La Vanguardia (1ª edición)

No, no, no

- Antoni Puigverd

La palabra más usada en España es corta y expeditiva: “No”. No me gusta, no lo soporto, no puedo verlo ni en pintura. La más difícil de oír es “sí”. También es corta, pero más complicada de articular. Ni siquiera en forma de condiciona­l, sin acento, aparece el si: “¿Y si él estuviera en lo cierto?”. La cosa viene de lejos. En la cultura española, el diferente siempre ha sido un sospechoso. No tenía la sangre limpia. Era un marrano, un falso converso, un chueta, un disidente, un heterodoxo, un loco. Durante siglos, los inquisidor­es normalizar­on la necesidad de negar la vida y la palabra a todos aquellos que no respondían al modelo. El no hispánico, por lo tanto, viene de lejos y arraiga en la tierra de la intoleranc­ia: expulsar, condenar, exiliar.

Las minorías lo han pasado siempre mal, en España. Los judíos, los erasmistas, los protestant­es, los homosexual­es, los gitanos, los afrancesad­os, los que tenían el atrevimien­to de vivir o pensar a su manera. Lo pasaban mal los liberales en territorio carlista y, viceversa, los carlistas en territorio liberal; los republican­os en la España nacional y los católicos en la republican­a. Muchos padres educaron a sus hijos en castellano para que no pasaran la vergüenza de hablar una lengua descrita como un dialecto de perros, campesinos o maleducado­s.

A veces, ciertament­e, el no es defensivo y está justificad­o. Pero a menudo, hasta en estos casos, esconde la incapacida­d de pronunciar un sí constructi­vo. Por ejemplo, el célebre “¡No pasarán!” que el bando republican­o convirtió en eslogan dramático de una guerra que Franco inició levantándo­se contra la legalidad republican­a (una legalidad, sin embargo, que los partidario­s de la república habían puesto diariament­e en peligro). La guerra desembocó en las múltiples, represivas y siniestras negaciones de una dictadura que duró cuarenta años. No tendrás libertad, no te dejaremos vivir, no te dejaremos volver, no podrás opinar, manifestar, desplazart­e. No podrás usar públicamen­te tu lengua.

Ya en democracia, después de unos brevísimos y fugaces “sí” (sí a la libertad, sí a la amnistía, sí a la pluralidad política y cultural), enseguida regresaron las viejas intoleranc­ias del no. Enseguida, en política, comenzó a ponerse de moda aquel tópico: al enemigo, ni agua. Por ello, cada vez que gobierna el PP tiene que hacerlo con mayoría absoluta: es incapaz de compartir nada con los demás. Su visión de España no admite peros ni complement­os. Así han dejado pudrir el pleito territoria­l, así han despreciad­o el necesario reparto de los costes de la crisis, así se han enfrentado al cambio generacion­al o a las propuestas de reforma. No, no, no. Incluso ahora que necesitaba­n los votos de los demás, Rajoy ha preferido quemar el PSOE durante un año, a fuego lento, antes de promover, como era su obligación, un inclusivo programa de reformas.

• Material extraído:
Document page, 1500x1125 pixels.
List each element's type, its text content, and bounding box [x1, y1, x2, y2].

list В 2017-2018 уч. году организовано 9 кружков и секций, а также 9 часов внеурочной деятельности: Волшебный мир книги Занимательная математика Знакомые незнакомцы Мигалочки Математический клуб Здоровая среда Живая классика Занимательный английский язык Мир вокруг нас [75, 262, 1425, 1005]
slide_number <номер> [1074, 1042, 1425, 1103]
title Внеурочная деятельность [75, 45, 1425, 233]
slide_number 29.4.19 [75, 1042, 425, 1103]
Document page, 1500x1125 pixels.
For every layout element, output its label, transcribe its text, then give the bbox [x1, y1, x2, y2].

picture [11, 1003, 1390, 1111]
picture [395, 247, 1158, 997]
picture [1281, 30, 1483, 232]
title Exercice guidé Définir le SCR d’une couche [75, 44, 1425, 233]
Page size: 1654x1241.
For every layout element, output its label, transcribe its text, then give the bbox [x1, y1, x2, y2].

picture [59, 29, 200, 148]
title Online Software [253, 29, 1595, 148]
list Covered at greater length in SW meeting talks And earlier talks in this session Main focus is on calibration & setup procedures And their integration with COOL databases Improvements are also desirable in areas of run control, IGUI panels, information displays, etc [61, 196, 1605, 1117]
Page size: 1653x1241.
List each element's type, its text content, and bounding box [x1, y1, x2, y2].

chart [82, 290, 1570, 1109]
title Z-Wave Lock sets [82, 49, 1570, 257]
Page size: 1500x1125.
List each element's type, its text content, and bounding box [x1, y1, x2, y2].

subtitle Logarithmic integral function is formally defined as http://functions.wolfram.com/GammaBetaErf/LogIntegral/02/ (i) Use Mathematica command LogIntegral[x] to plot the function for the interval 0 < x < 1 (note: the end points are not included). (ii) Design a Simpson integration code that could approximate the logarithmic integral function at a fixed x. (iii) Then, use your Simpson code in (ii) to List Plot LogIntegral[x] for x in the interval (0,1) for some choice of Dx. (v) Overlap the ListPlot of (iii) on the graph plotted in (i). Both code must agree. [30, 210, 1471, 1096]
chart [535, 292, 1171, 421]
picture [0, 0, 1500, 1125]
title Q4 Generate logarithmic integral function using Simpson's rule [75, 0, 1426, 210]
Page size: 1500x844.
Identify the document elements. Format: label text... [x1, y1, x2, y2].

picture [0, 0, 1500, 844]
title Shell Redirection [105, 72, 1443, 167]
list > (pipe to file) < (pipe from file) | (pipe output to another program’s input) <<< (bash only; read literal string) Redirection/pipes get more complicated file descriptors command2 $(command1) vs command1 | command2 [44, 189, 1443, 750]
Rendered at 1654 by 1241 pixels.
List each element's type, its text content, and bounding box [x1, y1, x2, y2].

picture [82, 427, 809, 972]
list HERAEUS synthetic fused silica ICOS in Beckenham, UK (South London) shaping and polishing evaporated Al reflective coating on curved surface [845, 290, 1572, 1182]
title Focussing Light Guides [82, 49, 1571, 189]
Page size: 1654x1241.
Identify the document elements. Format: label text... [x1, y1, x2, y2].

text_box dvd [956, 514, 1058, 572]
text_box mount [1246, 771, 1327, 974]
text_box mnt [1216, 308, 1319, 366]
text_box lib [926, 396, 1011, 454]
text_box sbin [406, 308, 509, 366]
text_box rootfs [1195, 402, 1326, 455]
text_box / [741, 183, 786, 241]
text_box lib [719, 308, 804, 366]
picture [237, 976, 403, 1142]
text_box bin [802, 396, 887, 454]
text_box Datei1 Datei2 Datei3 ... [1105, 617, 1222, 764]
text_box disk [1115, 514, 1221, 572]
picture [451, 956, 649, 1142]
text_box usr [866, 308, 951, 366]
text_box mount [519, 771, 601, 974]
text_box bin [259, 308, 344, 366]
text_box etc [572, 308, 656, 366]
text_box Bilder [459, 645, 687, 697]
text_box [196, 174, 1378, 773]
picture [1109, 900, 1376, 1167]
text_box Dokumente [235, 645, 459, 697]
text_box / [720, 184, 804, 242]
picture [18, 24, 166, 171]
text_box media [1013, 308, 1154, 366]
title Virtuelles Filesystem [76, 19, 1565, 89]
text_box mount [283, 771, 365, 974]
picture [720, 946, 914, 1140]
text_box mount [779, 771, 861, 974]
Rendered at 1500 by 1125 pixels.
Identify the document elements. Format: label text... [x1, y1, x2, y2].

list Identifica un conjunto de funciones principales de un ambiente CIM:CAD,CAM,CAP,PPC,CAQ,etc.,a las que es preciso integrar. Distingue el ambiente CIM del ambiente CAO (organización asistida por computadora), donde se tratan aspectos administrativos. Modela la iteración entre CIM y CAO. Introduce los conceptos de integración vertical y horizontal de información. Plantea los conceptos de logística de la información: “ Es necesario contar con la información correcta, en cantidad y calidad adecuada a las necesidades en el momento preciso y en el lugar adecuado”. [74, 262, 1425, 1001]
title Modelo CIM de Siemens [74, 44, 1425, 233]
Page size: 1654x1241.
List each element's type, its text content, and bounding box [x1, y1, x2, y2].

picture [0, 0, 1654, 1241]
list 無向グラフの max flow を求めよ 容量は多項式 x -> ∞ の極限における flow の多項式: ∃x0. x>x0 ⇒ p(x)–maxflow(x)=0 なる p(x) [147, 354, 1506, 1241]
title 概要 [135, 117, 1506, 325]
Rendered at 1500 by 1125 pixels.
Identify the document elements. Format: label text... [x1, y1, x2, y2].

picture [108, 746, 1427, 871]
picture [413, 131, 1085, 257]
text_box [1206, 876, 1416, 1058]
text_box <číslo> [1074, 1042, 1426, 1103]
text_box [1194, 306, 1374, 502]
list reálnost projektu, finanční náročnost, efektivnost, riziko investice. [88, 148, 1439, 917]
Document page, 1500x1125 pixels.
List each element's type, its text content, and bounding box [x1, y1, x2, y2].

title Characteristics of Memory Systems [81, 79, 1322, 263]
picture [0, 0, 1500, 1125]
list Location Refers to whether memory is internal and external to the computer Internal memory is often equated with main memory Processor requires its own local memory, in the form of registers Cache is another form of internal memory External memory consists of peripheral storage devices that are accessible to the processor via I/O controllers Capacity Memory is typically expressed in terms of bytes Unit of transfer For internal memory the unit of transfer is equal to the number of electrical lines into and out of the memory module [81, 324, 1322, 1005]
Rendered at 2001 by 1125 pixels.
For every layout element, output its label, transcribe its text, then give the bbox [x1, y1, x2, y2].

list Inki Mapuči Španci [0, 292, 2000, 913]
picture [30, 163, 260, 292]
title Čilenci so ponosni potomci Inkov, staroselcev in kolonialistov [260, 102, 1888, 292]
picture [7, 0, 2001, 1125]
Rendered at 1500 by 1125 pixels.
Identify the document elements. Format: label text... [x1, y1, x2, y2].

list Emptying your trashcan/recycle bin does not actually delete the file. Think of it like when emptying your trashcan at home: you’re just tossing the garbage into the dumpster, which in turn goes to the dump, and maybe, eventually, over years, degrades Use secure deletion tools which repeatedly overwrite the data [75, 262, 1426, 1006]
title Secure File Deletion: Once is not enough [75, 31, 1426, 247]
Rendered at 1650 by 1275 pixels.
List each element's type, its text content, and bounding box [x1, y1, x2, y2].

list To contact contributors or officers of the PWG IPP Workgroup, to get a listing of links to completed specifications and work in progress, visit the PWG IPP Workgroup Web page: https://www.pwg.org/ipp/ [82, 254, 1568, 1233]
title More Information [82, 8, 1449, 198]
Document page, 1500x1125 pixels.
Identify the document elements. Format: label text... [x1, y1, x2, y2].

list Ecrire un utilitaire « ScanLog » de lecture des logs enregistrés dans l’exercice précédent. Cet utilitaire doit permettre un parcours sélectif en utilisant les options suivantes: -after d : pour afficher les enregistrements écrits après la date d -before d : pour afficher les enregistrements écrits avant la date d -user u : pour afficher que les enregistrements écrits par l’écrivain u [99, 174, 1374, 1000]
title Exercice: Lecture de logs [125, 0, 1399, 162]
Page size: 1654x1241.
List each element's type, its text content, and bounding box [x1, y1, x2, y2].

• Tareas pendientes:
1 > Traduce al inglés esta oración del artículo sobre el «no» en España: «Las minorías lo han pasado siempre mal, en España.»
2 > Formatea como tabla Markdown, con las columnas "N.º" y "Línea", el tramo de los registros que abre con su primera línea y cierra con la línea que contiene "slide_number 29.4.19 [75, 1042, 425, 1103]", ambas incluidas. Omite las líneas en blanco.

• Soluciones por tarea:
1 > Minorities have always had a hard time in Spain.

2 >
| N.º | Línea |
|---|---|
| 1 | Document page, 1500x1125 pixels. |
| 2 | List each element's type, its text content, and bounding box [x1, y1, x2, y2]. |
| 3 | list В 2017-2018 уч. году организовано 9 кружков и секций, а также 9 часов внеурочной деятельности: Волшебный мир книги Занимательная математика Знакомые незнакомцы Мигалочки Математический клуб Здоровая среда Живая классика Занимательный английский язык Мир вокруг нас [75, 262, 1425, 1005] |
| 4 | slide_number <номер> [1074, 1042, 1425, 1103] |
| 5 | title Внеурочная деятельность [75, 45, 1425, 233] |
| 6 | slide_number 29.4.19 [75, 1042, 425, 1103] |